Faced with a challenging digital ad market, weekly politics and culture magazine New Statesman is looking to reader revenue for growth and putting up a metered paywall.
Later this month, readers will be required to register with an email address after hitting a limit of three articles a week. After five articles a week, they’ll be asked to subscribe for an annual fee of £144 ($198). Subscribers will also get access to the digital version of the print magazine, what it’s calling NS Instant, two days before it hits the newsstand. The publisher is also introducing new products for subscribers: a new weekly podcast called “Prime Ministerial,” a historical look at the U.K.’s prime ministers; earlier access to its four other podcasts; a weekly email newsletter; and access to themed monthly events.
“We want our journalism to be read as widely as possible,” said Helen Lewis, deputy editor at the New Statesman. “You cannot fund our level of quality journalism through a display ad model.” Although the publisher said it has reported digital ad revenue growth of 30 percent year-over-year.
The publisher conducted an ad-blocking experiment in May 2016 asking readers for donations in exchange for an ad-light experience. After a few weeks, the number of donations was in the thousands, said the publisher, proving people were willing to pay to see fewer ads.
Once the New Statesman has built up its first-party data pool from registered users, it can charge advertisers a higher premium to target them. An in-house data team of three people will help crunch the numbers around what content converts people to registered users and then subscribers. It has two people dedicated to working on subscriptions, plus 14 editorial staffers, and plans to hire additional roles in production and editorial.
“We’ll use a data-led approach combined with editorial intuition [to inform the content strategy],” said Jasper Jackson, digital editor at the New Statesman. The New Statesman publishes around 10 online-only articles a day, plus articles that have previously appeared in print. Political analysis is its wheelhouse, but culture or lifestyle pieces can help expand the audience and introduce people to the New Statesman, while other content such as a lengthy profile of British politician Jacob Rees-Mogg, for instance, can work to convert people to subscribers. The publisher was unwilling to share specific digital subscriber goals.
The New Statesman is a small title, with 15,000 print subscribers in 2017 and 2,000 paying digital subscribers, according to the latest Audit Bureau of Circulation figures. “We’re building a personal relationship with the customer,” Lewis said. “We’re a small magazine, so we know that our readers are sacred.” According to the publisher, its most engaged readers visit the site five times a week and spend around five minutes on the site each time.

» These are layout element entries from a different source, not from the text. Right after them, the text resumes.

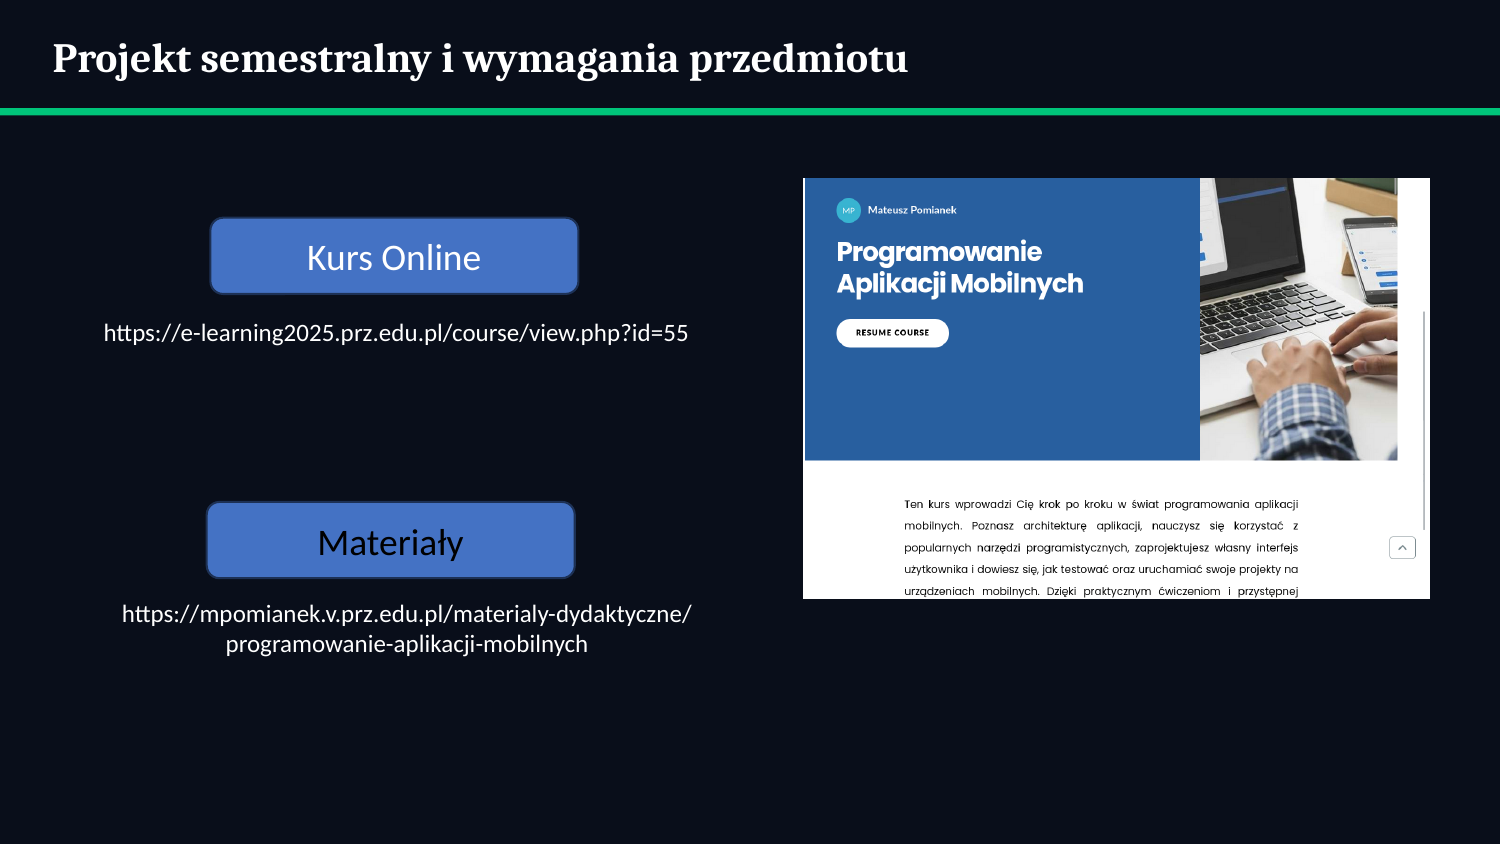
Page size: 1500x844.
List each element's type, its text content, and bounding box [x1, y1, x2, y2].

text_box Projekt semestralny i wymagania przedmiotu [52, 8, 1448, 102]
text_box [0, 0, 1500, 114]
text_box https://e-learning2025.prz.edu.pl/course/view.php?id=55 [84, 309, 709, 355]
text_box Materiały [206, 501, 575, 579]
text_box https://mpomianek.v.prz.edu.pl/materialy-dydaktyczne/programowanie-aplikacji-mobilnych [47, 590, 768, 711]
text_box Kurs Online​ [210, 217, 579, 294]
picture [803, 178, 1430, 600]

Although this will be the first step of the New Statesman’s subscriptions journey, it’s worth noting larger titles like the Financial Times are continuously tinkering with how to convert audiences to subscribers, said Douglas McCabe, CEO at Enders Analysis. “The focus has to be on the relationship between the editorial strategy and the membership strategy,” he said. “It’s not a single switch; it’s a funnel with many switches.”
A metered model allows the publisher to have the reach to convert audiences without giving away too much of its content. Audiences can be fully immersed and build habits through free-trial models. “With metered models, you’re building a perverse emotional, attitudinal relationship with a potential member where they might not read one article in case there’s something more interesting another day,” said McCabe. “It builds friction at the heart of the system.”
Publishers have flocked to reader-revenue strategies. But rather than being a quick fix to stem digital advertising losses, they require long-term vision even if the exact tactics are not fully fleshed out, investment in time, people — publishers need more employees with marketing and customer-centric skills — and technology. Turnover in the first year is the highest.
According to the Reuters Digital New Report, just 6 percent of the U.K. have paid for content. “The shift toward reader payment is real, but it’s not as real as people think,” said Nic Newman, editor of the Reuters Institute Digital News Report. “It’s a slow grind, and it’s not the complete answer.”